* [EXERCISE PROMPT]: Throughout the listing that follows, find each line with the word "APERTURE" and copy it.

= = = =

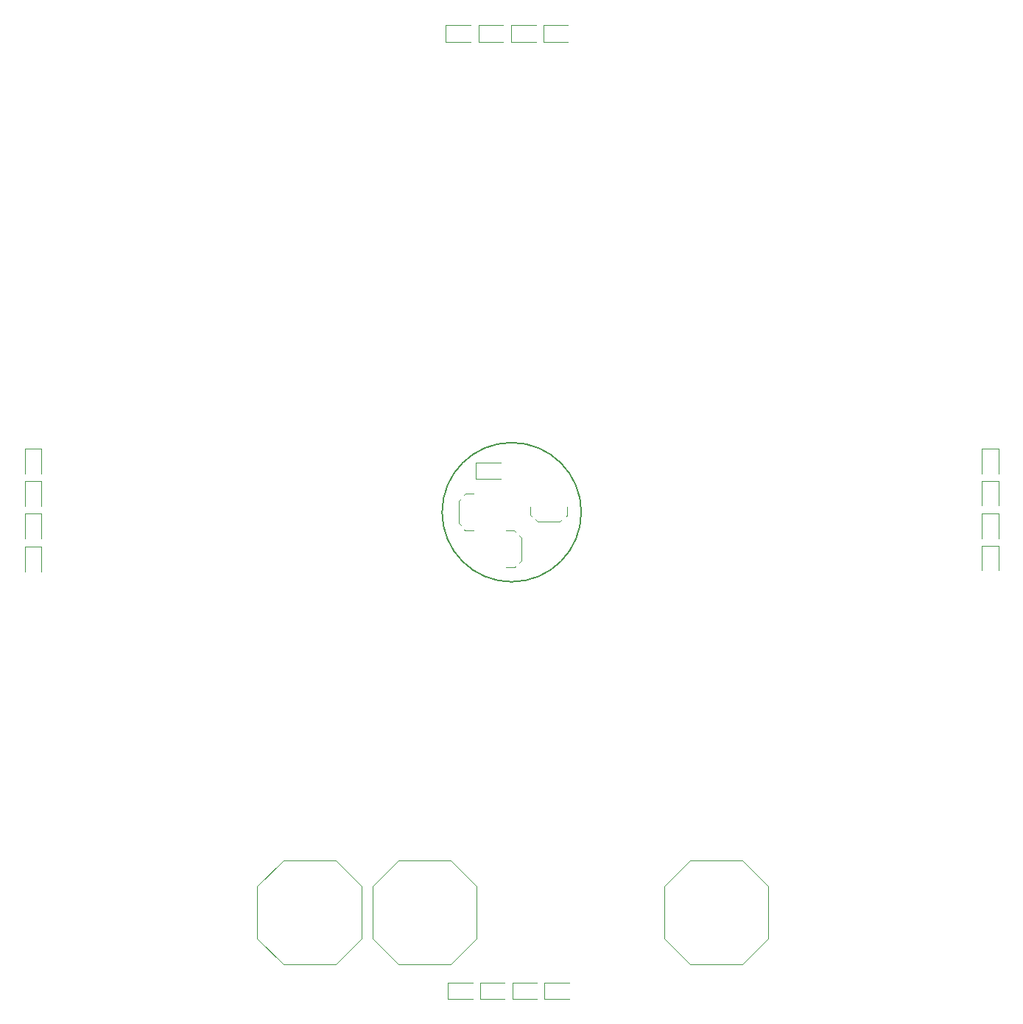
<source format=gbr>
%TF.GenerationSoftware,KiCad,Pcbnew,7.0.6*%
%TF.CreationDate,2023-08-13T13:34:14+02:00*%
%TF.ProjectId,MagLev,4d61674c-6576-42e6-9b69-6361645f7063,V1.0*%
%TF.SameCoordinates,Original*%
%TF.FileFunction,Legend,Bot*%
%TF.FilePolarity,Positive*%
%FSLAX46Y46*%
G04 Gerber Fmt 4.6, Leading zero omitted, Abs format (unit mm)*
G04 Created by KiCad (PCBNEW 7.0.6) date 2023-08-13 13:34:14*
%MOMM*%
%LPD*%
G01*
G04 APERTURE LIST*
%ADD10C,0.153000*%
%ADD11C,0.120000*%
%ADD12C,0.100000*%
G04 APERTURE END LIST*
D10*
X160400000Y-101600000D02*
G75*
G03*
X160400000Y-101600000I-8000000J0D01*
G01*
D11*
%TO.C,D14*%
X98360000Y-101765000D02*
X98360000Y-104625000D01*
X96440000Y-101765000D02*
X98360000Y-101765000D01*
X96440000Y-104625000D02*
X96440000Y-101765000D01*
%TO.C,PB2*%
D12*
X181894400Y-144602800D02*
X181894400Y-150597200D01*
X178897200Y-153594400D01*
X172902800Y-153594400D01*
X169905600Y-150597200D01*
X169905600Y-144602800D01*
X172902800Y-141605600D01*
X178897200Y-141605600D01*
X181894400Y-144602800D01*
D11*
%TO.C,D18*%
X208360000Y-101740000D02*
X208360000Y-104600000D01*
X206440000Y-101740000D02*
X208360000Y-101740000D01*
X206440000Y-104600000D02*
X206440000Y-101740000D01*
%TO.C,D20*%
X156030000Y-45615000D02*
X158890000Y-45615000D01*
X156030000Y-47535000D02*
X156030000Y-45615000D01*
X158890000Y-47535000D02*
X156030000Y-47535000D01*
%TO.C,D16*%
X152464998Y-155640000D02*
X155324998Y-155640000D01*
X152464998Y-157560000D02*
X152464998Y-155640000D01*
X155324998Y-157560000D02*
X152464998Y-157560000D01*
%TO.C,U11*%
X158800000Y-101900000D02*
X158800000Y-100950000D01*
X158650000Y-102050000D02*
X158800000Y-101900000D01*
X157950000Y-102700000D02*
X158200000Y-102450000D01*
X157950000Y-102700000D02*
X155350000Y-102700000D01*
X155350000Y-102700000D02*
X155100000Y-102450000D01*
X154700000Y-102050000D02*
X154550000Y-101900000D01*
X154550000Y-100950000D02*
X154550000Y-101900000D01*
%TO.C,D12*%
X152330000Y-45615000D02*
X155190000Y-45615000D01*
X152330000Y-47535000D02*
X152330000Y-45615000D01*
X155190000Y-47535000D02*
X152330000Y-47535000D01*
%TO.C,D17*%
X145040000Y-155640000D02*
X147900000Y-155640000D01*
X145040000Y-157560000D02*
X145040000Y-155640000D01*
X147900000Y-157560000D02*
X145040000Y-157560000D01*
%TO.C,D23*%
X98360000Y-98040001D02*
X98360000Y-100900001D01*
X96440000Y-98040001D02*
X98360000Y-98040001D01*
X96440000Y-100900001D02*
X96440000Y-98040001D01*
%TO.C,Q16*%
X148290000Y-95890000D02*
X151150000Y-95890000D01*
X148290000Y-97810000D02*
X148290000Y-95890000D01*
X151150000Y-97810000D02*
X148290000Y-97810000D01*
%TO.C,D27*%
X208360000Y-97990002D02*
X208360000Y-100850002D01*
X206440000Y-97990002D02*
X208360000Y-97990002D01*
X206440000Y-100850002D02*
X206440000Y-97990002D01*
%TO.C,D19*%
X208360000Y-94290002D02*
X208360000Y-97150002D01*
X206440000Y-94290002D02*
X208360000Y-94290002D01*
X206440000Y-97150002D02*
X206440000Y-94290002D01*
%TO.C,D26*%
X208360000Y-105440000D02*
X208360000Y-108300000D01*
X206440000Y-105440000D02*
X208360000Y-105440000D01*
X206440000Y-108300000D02*
X206440000Y-105440000D01*
%TO.C,D25*%
X148739999Y-155640000D02*
X151599999Y-155640000D01*
X148739999Y-157560000D02*
X148739999Y-155640000D01*
X151599999Y-157560000D02*
X148739999Y-157560000D01*
%TO.C,D15*%
X98360000Y-94289999D02*
X98360000Y-97149999D01*
X96440000Y-94289999D02*
X98360000Y-94289999D01*
X96440000Y-97149999D02*
X96440000Y-94289999D01*
%TO.C,U12*%
X147100000Y-103730000D02*
X148050000Y-103730000D01*
X146950000Y-103580000D02*
X147100000Y-103730000D01*
X146300000Y-102880000D02*
X146550000Y-103130000D01*
X146300000Y-102880000D02*
X146300000Y-100280000D01*
X146300000Y-100280000D02*
X146550000Y-100030000D01*
X146950000Y-99630000D02*
X147100000Y-99480000D01*
X148050000Y-99480000D02*
X147100000Y-99480000D01*
%TO.C,U10*%
X152700000Y-103720000D02*
X151750000Y-103720000D01*
X152850000Y-103870000D02*
X152700000Y-103720000D01*
X153500000Y-104570000D02*
X153250000Y-104320000D01*
X153500000Y-104570000D02*
X153500000Y-107170000D01*
X153500000Y-107170000D02*
X153250000Y-107420000D01*
X152850000Y-107820000D02*
X152700000Y-107970000D01*
X151750000Y-107970000D02*
X152700000Y-107970000D01*
%TO.C,PB1*%
D12*
X135144400Y-144602800D02*
X135144400Y-150597200D01*
X132147200Y-153594400D01*
X126152800Y-153594400D01*
X123155600Y-150597200D01*
X123155600Y-144602800D01*
X126152800Y-141605600D01*
X132147200Y-141605600D01*
X135144400Y-144602800D01*
D11*
%TO.C,D22*%
X98360000Y-105540001D02*
X98360000Y-108400001D01*
X96440000Y-105540001D02*
X98360000Y-105540001D01*
X96440000Y-108400001D02*
X96440000Y-105540001D01*
%TO.C,D21*%
X148579999Y-45615000D02*
X151439999Y-45615000D01*
X148579999Y-47535000D02*
X148579999Y-45615000D01*
X151439999Y-47535000D02*
X148579999Y-47535000D01*
%TO.C,PB3*%
D12*
X148394400Y-144602800D02*
X148394400Y-150597200D01*
X145397200Y-153594400D01*
X139402800Y-153594400D01*
X136405600Y-150597200D01*
X136405600Y-144602800D01*
X139402800Y-141605600D01*
X145397200Y-141605600D01*
X148394400Y-144602800D01*
D11*
%TO.C,D13*%
X144815000Y-45640000D02*
X147675000Y-45640000D01*
X144815000Y-47560000D02*
X144815000Y-45640000D01*
X147675000Y-47560000D02*
X144815000Y-47560000D01*
%TO.C,D24*%
X156165000Y-155640000D02*
X159025000Y-155640000D01*
X156165000Y-157560000D02*
X156165000Y-155640000D01*
X159025000Y-157560000D02*
X156165000Y-157560000D01*
%TD*%
M02*

</source>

= = = =

* [ANSWER SPACE]:
G04 APERTURE LIST*
G04 APERTURE END LIST*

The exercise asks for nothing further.